### TASK TO COMPLETE
Return, exactly and in full, the lines of the records below starting at the one with "vfov_deg: 39.6" and ending at the one with "f_number: 7", and no other lines.

### DATASET ENTRIES
□ □ □ □

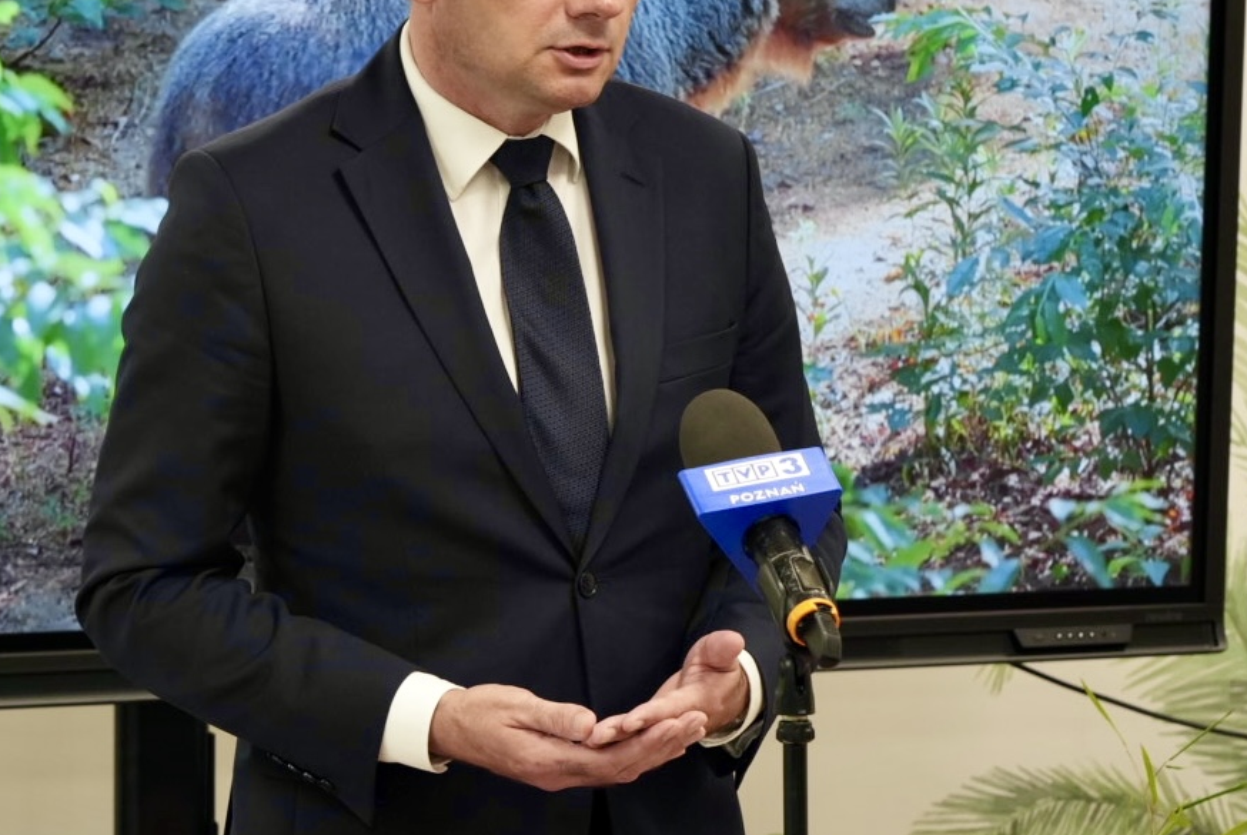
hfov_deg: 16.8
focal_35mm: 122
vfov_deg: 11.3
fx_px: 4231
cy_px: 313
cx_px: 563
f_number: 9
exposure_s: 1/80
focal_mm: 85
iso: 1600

□ □ □ □

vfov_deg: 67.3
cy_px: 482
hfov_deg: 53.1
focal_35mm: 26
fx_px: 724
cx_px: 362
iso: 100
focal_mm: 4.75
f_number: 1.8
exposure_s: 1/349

□ □ □ □

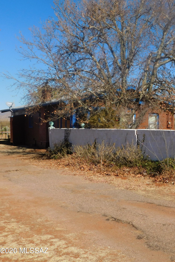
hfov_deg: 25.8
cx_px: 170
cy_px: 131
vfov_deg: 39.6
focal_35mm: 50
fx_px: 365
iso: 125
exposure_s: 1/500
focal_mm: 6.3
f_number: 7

□ □ □ □

### TASK ANSWER
vfov_deg: 39.6
focal_35mm: 50
fx_px: 365
iso: 125
exposure_s: 1/500
focal_mm: 6.3
f_number: 7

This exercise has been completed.